第11話 衝撃

「ちょっ、え、ん、え?」


 私、世界で一番大事で愛している推しから告白されました?


 されましたね。


 サラっと言われましたね。


 流石我が推し。


 カッコいい。


 って、関心している場合じゃない!


「冗談ですよね」


 夢だ、これは夢。


 幽霊が夢を見るのかは知らないんですが。


「夢じゃないよ。本気で言ってるよ」


 夢じゃありませんでした!


 またまた心を読まれてしまいました。


 推し、エスパー説が濃厚。


「和泉ちゃん、わかりやすすぎ。顔に全部出てるよ。全然幽霊っぽくないね」


 苦笑されました。


 そんなに顔に出てたのか。


 生まれて初めて知りました。


 もう死んでいますが。


「そんなことを言われても……え、本気なんですか。
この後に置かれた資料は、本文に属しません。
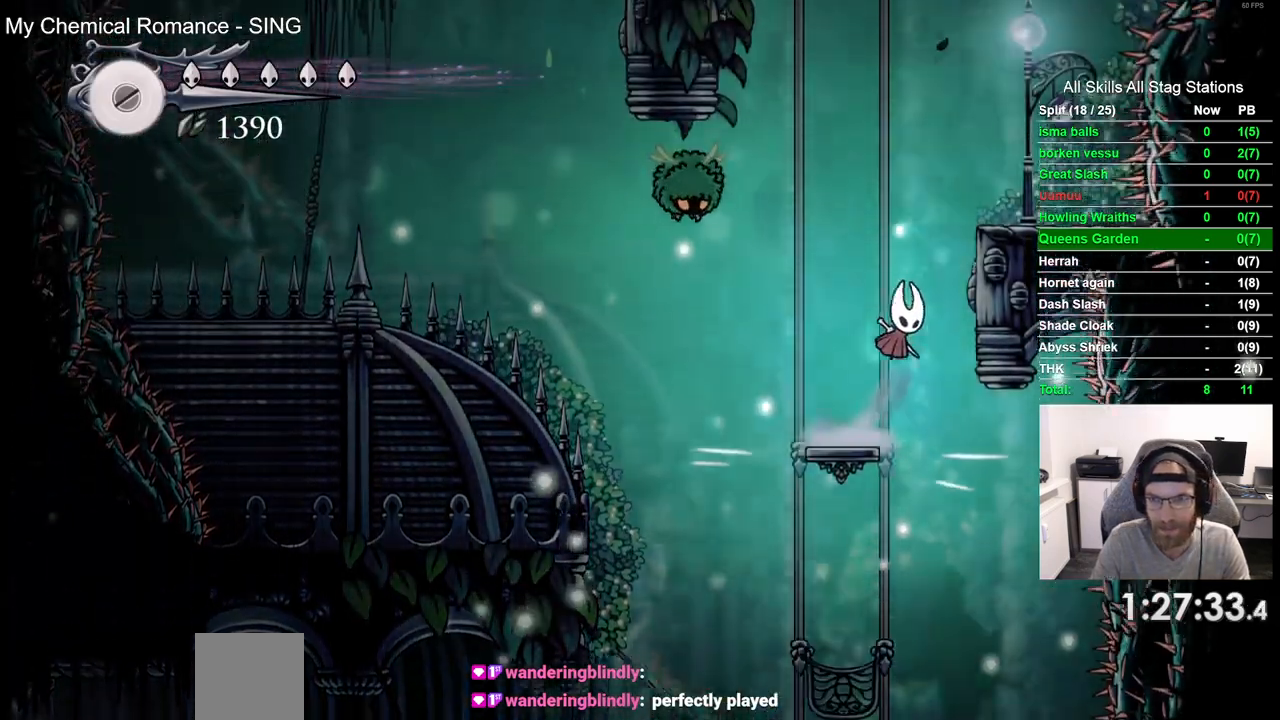
{"buttons": ["DPAD_RIGHT"], "left_stick": "center", "right_stick": "center", "events": [[100, "CROSS", "up"], [167, "CROSS", "down"], [367, "CROSS", "up"]]}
私、幽霊ですよ」


「うん、知ってる」


 おーん。


 嬉しい。


 昇天しそうなぐらい。


 しないけど。


 成仏する気配が一ミリもないけど。


「初めてライブ会場で見たとき、一目惚れしたんだ。その後握手会に来てくれて、短い時間だったけど確信した。私は貴女に恋に落ちてしまったって」


 真剣な表情で言われた。


 動くはずがない心臓がドクドクと高鳴っている気がする。


「貴女が幽霊となって現れたあの日。凄く後悔したんだ。『なんで生きているうちに告白しなかったんだろう』って。だから、もう二度と後悔したくない。貴女を手放したくない」


 熱烈な告白。


 どうしよう、顔を見ていられない。


 恥ずかしくって、嬉しくって。


 頭がパニック。


 こんな気持ち初めてだ。


「和泉ちゃん」


「はっ、はい」


 両手で頬を優しく包まれた……え。


「触れるんですか!?」


「うん。私はそういう体質だよ。幽霊みんなに触れられるわけじゃないから、和泉ちゃんにちゃんと触れられて安心した」


 目を細めて笑う鞠っち。


 可愛い。


 心が溶けてしまいそうになる。


「和泉ちゃん」


「……はい」


 再び名前を呼ばれる。


 推しに何度も名前を呼ばれるなんて狂喜乱舞事案なのだけれど、それよりも、あまりにも顔が近すぎて。


 死にそう。


 既に死亡済みですが。


「ずっと一緒にいてくれるかな」


 真剣な目。


 温かい手。


 私が幽霊でも構わないという彼女。


 一目惚れしてくれた彼女。


 真っすぐに愛を伝えてくれた、大切な人。


 私の答えは決まっている。


「鞠っち、私もね……一目惚れだったんだよ。生きていた間も死んでからも、ずっと貴女を愛してる」


 彼女はエスパーだから。


 言葉にしなくても伝わっただろう。


 私は、彼女が望む限り一生傍にいる。